The task:
Could you present the text of the items as a numbered list, from the very first line through the line with "policjantów" and leaving out blank lines?

------------------------------------

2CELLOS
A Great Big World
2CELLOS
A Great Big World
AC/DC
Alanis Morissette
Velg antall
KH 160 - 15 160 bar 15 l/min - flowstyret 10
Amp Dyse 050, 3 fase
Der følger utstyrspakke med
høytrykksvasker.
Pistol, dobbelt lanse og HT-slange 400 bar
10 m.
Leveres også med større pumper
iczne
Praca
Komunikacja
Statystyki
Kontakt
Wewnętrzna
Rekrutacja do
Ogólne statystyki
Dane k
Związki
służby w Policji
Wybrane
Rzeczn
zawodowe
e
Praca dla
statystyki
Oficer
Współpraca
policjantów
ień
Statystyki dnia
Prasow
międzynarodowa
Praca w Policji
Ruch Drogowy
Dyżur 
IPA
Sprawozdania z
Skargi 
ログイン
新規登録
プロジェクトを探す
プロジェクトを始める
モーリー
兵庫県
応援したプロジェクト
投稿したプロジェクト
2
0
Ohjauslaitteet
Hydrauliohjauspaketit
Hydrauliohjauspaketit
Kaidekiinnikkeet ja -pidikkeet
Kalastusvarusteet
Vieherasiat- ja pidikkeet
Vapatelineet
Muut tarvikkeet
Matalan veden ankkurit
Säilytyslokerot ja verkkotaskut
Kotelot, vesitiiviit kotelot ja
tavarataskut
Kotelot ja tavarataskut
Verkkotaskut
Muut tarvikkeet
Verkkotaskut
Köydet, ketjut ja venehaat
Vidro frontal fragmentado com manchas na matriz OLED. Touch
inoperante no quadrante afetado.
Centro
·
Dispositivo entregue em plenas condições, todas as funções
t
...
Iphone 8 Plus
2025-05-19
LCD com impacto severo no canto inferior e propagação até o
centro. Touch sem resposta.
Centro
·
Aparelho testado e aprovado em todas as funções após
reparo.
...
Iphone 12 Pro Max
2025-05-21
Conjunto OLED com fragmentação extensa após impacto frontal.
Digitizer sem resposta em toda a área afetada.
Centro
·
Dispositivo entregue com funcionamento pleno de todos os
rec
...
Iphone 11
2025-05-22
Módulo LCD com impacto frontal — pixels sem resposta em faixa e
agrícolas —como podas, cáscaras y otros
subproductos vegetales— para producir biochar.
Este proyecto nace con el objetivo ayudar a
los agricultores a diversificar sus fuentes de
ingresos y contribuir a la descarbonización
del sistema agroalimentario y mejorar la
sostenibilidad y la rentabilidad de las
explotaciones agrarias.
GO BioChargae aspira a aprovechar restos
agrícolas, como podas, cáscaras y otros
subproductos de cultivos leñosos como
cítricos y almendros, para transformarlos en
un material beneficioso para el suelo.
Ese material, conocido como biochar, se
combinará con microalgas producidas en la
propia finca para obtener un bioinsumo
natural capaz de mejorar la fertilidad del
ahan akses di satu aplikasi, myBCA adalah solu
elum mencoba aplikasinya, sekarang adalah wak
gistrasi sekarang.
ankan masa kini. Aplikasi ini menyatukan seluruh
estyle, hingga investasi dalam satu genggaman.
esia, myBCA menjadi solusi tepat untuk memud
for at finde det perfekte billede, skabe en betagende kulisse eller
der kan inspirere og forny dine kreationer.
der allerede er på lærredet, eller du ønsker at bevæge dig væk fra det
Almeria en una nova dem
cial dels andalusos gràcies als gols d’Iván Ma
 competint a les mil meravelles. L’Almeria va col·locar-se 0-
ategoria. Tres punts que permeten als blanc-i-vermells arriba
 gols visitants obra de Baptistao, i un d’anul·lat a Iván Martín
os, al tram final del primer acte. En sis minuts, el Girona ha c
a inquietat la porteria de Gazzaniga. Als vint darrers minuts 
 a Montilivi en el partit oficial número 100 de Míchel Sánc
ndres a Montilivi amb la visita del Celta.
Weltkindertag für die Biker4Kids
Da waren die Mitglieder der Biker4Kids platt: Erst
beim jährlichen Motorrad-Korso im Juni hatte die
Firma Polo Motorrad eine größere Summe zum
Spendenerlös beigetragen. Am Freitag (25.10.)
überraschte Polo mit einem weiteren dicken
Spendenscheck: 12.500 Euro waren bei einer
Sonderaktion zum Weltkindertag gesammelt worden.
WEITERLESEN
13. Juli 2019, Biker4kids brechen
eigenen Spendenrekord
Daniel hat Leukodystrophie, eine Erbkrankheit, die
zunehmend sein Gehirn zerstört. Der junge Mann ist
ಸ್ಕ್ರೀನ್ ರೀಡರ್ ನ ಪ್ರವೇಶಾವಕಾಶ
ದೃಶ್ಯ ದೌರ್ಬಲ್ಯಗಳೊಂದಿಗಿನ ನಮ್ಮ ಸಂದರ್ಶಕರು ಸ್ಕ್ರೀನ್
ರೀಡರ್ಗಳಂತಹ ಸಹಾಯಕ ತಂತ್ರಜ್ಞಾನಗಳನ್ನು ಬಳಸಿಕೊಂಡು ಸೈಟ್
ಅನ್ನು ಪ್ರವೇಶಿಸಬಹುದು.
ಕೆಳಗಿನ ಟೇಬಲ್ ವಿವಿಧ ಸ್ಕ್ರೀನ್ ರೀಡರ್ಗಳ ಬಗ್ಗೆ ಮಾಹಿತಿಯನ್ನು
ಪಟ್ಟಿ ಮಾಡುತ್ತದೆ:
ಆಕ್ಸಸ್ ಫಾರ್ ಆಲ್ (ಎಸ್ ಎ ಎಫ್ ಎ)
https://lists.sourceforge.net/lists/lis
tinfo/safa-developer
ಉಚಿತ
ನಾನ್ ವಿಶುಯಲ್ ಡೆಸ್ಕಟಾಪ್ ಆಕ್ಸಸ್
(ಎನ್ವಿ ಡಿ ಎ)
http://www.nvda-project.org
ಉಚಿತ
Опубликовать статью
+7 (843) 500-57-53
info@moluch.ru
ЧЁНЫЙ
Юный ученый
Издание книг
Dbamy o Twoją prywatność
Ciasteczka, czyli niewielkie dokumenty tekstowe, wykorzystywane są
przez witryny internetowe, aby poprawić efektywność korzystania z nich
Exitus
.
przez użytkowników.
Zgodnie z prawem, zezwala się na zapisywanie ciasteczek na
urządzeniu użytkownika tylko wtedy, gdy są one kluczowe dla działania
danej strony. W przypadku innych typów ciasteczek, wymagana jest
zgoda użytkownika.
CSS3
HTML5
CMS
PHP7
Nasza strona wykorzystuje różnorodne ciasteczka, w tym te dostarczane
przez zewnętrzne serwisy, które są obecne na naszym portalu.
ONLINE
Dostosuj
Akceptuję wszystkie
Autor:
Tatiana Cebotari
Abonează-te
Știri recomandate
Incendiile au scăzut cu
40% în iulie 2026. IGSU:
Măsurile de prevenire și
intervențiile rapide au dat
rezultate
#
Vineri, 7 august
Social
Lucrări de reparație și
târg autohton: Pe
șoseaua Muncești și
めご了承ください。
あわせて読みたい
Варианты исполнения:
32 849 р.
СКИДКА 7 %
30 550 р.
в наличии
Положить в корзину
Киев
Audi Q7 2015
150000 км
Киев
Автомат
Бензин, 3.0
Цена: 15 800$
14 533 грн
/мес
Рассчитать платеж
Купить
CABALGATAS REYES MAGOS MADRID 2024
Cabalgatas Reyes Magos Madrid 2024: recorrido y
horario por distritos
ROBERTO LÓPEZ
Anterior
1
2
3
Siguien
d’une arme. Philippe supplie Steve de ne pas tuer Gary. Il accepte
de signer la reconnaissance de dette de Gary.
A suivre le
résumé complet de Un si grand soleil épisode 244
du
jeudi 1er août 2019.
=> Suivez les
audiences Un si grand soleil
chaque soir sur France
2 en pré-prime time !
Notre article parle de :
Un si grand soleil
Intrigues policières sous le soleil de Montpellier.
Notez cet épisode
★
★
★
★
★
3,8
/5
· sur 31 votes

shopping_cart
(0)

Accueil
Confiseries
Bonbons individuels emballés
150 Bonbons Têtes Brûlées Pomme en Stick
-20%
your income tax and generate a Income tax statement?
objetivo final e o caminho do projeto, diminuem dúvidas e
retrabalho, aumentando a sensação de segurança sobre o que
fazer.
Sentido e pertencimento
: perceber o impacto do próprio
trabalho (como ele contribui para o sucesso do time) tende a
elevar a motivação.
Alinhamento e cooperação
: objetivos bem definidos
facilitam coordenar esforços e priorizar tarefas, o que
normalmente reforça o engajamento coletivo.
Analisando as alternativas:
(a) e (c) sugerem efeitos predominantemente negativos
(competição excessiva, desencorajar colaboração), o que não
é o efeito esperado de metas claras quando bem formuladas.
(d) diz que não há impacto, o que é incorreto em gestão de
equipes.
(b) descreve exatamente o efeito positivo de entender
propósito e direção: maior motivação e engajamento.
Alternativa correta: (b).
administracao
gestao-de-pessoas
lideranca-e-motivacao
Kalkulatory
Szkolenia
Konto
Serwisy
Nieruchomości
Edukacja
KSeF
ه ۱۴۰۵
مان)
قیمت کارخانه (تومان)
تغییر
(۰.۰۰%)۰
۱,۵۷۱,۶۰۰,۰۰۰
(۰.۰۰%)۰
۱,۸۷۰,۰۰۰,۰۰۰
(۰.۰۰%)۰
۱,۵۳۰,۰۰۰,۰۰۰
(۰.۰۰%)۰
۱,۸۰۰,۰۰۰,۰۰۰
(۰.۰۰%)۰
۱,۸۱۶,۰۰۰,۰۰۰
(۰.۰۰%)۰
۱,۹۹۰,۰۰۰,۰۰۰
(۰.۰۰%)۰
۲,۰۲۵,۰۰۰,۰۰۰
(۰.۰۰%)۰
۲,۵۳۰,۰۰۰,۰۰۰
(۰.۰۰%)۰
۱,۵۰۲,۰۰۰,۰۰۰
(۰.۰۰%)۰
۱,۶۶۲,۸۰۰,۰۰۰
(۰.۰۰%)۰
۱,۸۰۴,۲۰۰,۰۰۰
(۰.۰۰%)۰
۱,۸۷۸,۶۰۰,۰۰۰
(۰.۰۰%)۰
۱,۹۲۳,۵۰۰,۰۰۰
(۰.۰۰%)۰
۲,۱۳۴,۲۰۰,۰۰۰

------------------------------------

Problem solution:
1. 2CELLOS
2. A Great Big World
3. 2CELLOS
4. A Great Big World
5. AC/DC
6. Alanis Morissette
7. Velg antall
8. KH 160 - 15 160 bar 15 l/min - flowstyret 10
9. Amp Dyse 050, 3 fase
10. Der følger utstyrspakke med
11. høytrykksvasker.
12. Pistol, dobbelt lanse og HT-slange 400 bar
13. 10 m.
14. Leveres også med større pumper
15. iczne
16. Praca
17. Komunikacja
18. Statystyki
19. Kontakt
20. Wewnętrzna
21. Rekrutacja do
22. Ogólne statystyki
23. Dane k
24. Związki
25. służby w Policji
26. Wybrane
27. Rzeczn
28. zawodowe
29. e
30. Praca dla
31. statystyki
32. Oficer
33. Współpraca
34. policjantów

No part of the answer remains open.